Instant messaging: AFK

In 2007, 14% of Britons’ online time was spent on IM, according to the UK Online Measurement company – but that has fallen to just 5%, the firm says, basing its findings on the habits of a panel of 40,000 computer users.

The study was released shortly after AOL sold its ICQ instant messaging service $187.5m (£124m) – less than half what the company paid for it in 1998.

And in September 2009, a survey of internet use by the New York-based Online Publishers Association found that the amount of time spent by surfers on traditional communications tools, including IM and e-mail, had declined by 8% since 2003.

via BBC News – Instant messaging: This conversation is terminated.

In other news today Yahoo and Nokia announced a worldwide partnership. Yahoo will provide e-mail and chat services on Nokia phones. The services will be co-branded.


  • M

    The article implies that more people are using social networking sites instead, accessible via phone browsers and such. Does this imply a greater demand for "smart-phones"?

    Also the article said texting is diminishing, for the same reason.

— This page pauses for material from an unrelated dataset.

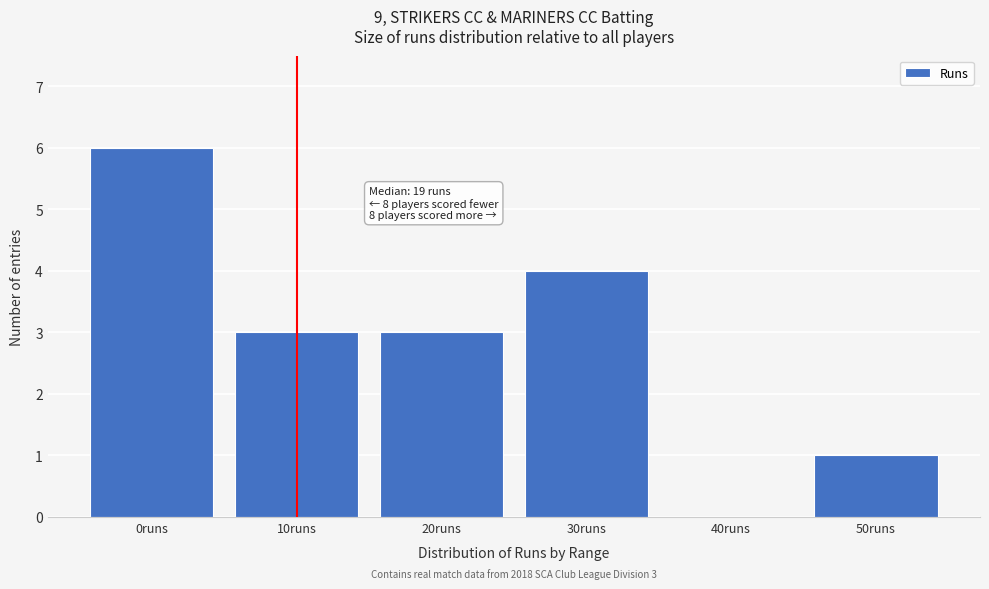

Reading left to right, extract all data points from this chart.

0runs=6	10runs=3	20runs=3	30runs=4	40runs=0	50runs=1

    • Social networking is taking over all forms of messaging including, but not limited to: email, IM/chat, photo sharing. Smartphone use is more convenient because the SN apps are actually easier to use than the browser access through a regular computer. As a result, SN is one of the most popular activities on smartphones.

  • Tom Ross

    I remember that 5 years ago everybody was thinking that IM would be the next big thing. I wonder how we will look on Facebook in 5 years, or indeed anything in computing that we take for granted today.

    • Indeed. Remember also when MySpace was a Juggernaut. Even LinkedIn. The switching costs for SN/IM are not as high as people think. Everybody thought that IM was enormously sticky because of the buddy lists. Cultivating the list was supposed to be a cost that users would not soon forget. Now the value is supposed to be in the SN "social graph." I don't buy it.